In the past two weeks, I have been asked three times about trees with wet wounds. The foul smelling liquid ooze from wounds in the bark or wood of various shade trees is known as slime flux or wetwood.
Fluxing occurs commonly on a large number of species, including but not limited to; maple, oak, beech, birch, sycamore and willow, but elms are most susceptible.
There are two types of slime flux, brown and alcoholic, distinguished on the basis of margin, color and mode of development.
Brown slime flux originates from heart wood sap. Before reaching wounded surface, the sap is clear, watery fluid containing several nutrients. On the surface, it soon changes to a brown, slimy ooze as a result of the feeding by fungi, bacteria and insects.
Alcoholic slime flux, on the other hand, develops from the sap of bark and sap wood. It is white and frothy and usually forms near the base of the trunk. The sap is rich in starches, sugars and proteins and, thus, makes an excellent growing medium for various bacteria.

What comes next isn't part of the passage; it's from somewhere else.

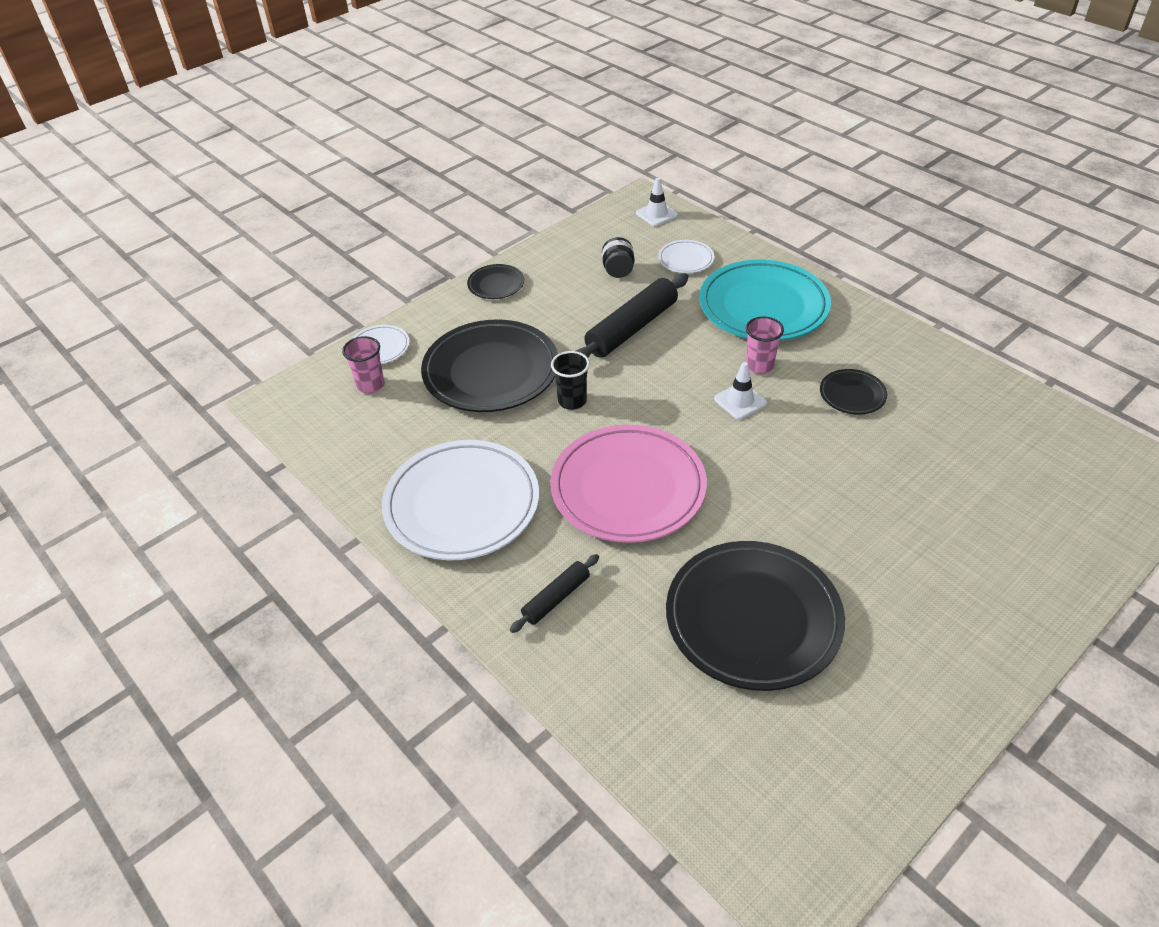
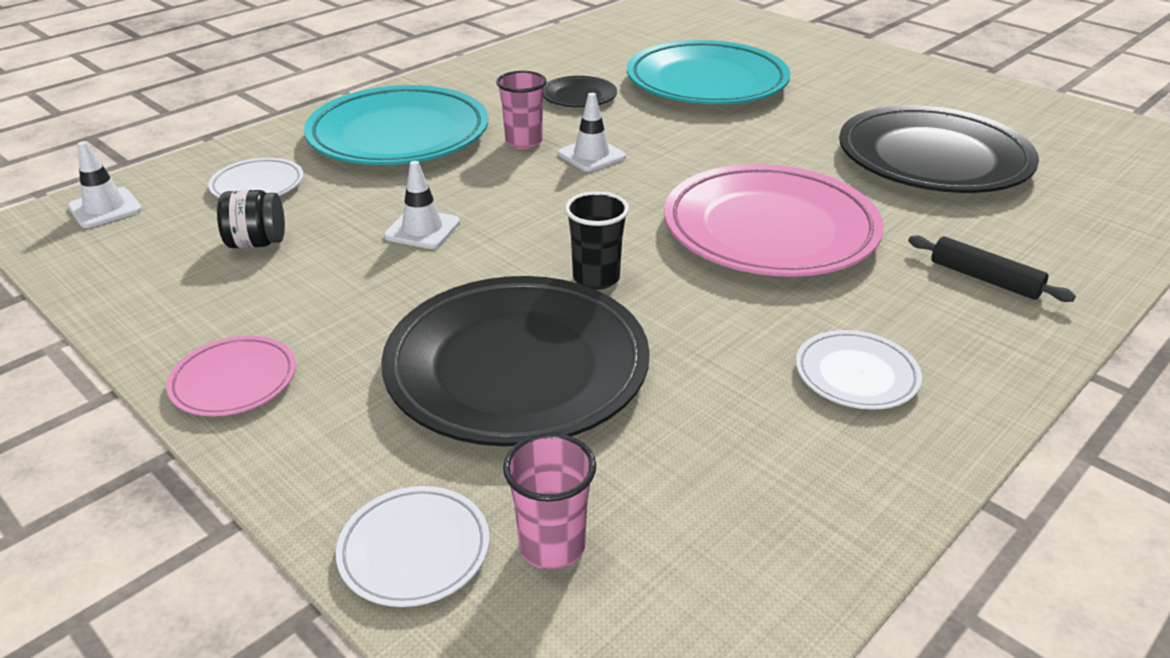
camera: 95 degrees left, 10 degrees down
white plate [382,440,539,560] -> white plate [796,330,922,410], size x0.46
black plate [467,264,524,299] -> pink plate [166,336,296,416]
black rolling pin [576,273,688,358] -> white traffic cone [384,161,460,249]
none -> turquoise plate [627,40,790,104]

Trees are frequently wounded by extreme weather conditions in the winter in the south. The bark may split and the cambium separate from the sap wood during times when the temperatures fluctuate from 75 degrees one day and 25 degrees the next.
In Georgia, we are subject to these types of weather conditions every year.

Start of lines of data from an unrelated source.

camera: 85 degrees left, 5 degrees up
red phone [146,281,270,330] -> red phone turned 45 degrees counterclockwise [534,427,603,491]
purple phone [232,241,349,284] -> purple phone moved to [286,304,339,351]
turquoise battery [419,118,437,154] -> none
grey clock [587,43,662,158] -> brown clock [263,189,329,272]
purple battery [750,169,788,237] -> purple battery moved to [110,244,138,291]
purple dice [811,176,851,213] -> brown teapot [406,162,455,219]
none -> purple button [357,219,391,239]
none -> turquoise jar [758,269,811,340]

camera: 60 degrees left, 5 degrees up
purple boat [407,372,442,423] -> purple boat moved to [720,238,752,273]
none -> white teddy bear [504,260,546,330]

When this happens, the wound may not be able to be observed, but the damaged tissue is invaded by bacteria commonly associated with the bark, and it begins to use the nutrients from the damaged area as a food source.
As these bacteria develop in the nutrient rich tree sap, extreme gas pressures are commonly reached up to 60 pounds per square inch. The high gas pressures frequently force the liquid to seep from the wounds and flow down the bark. This sap composed of nutrients, fatty acids, bacteria and gasses is a readily available source of nutrients for insects of various types. Bees and wasp can usually be observed feeding on the ooze.
There is very little that can be done to eliminate the bacteria from the cambium.
There have been various injection techniques researched but have not been reliable enough to recommend routinely.
In fact, injection could cause healthy tissue to be inoculated with the bacteria by disrupting the developmental tissue barrier the tree has produced.
A solution of 10 percent sodium hypochlorite (one part household bleach to nine parts water) will help surface disinfect the area around the damaged area.
This will help discourage insect attraction and help restrict damage to the bark below the damaged oozing area.
There is no control. The good news is, just because this problem exists, that does not mean the tree is in jeopardy of recovering. It just means the tree has been injured. Water the tree during droughts and do not let the tree go through any undo stress. Do not fertilize unless called for by a soil test and the tree is capable of utilizing the nutrients. Fertilizing a stressed tree improperly may cause the tree to decline further.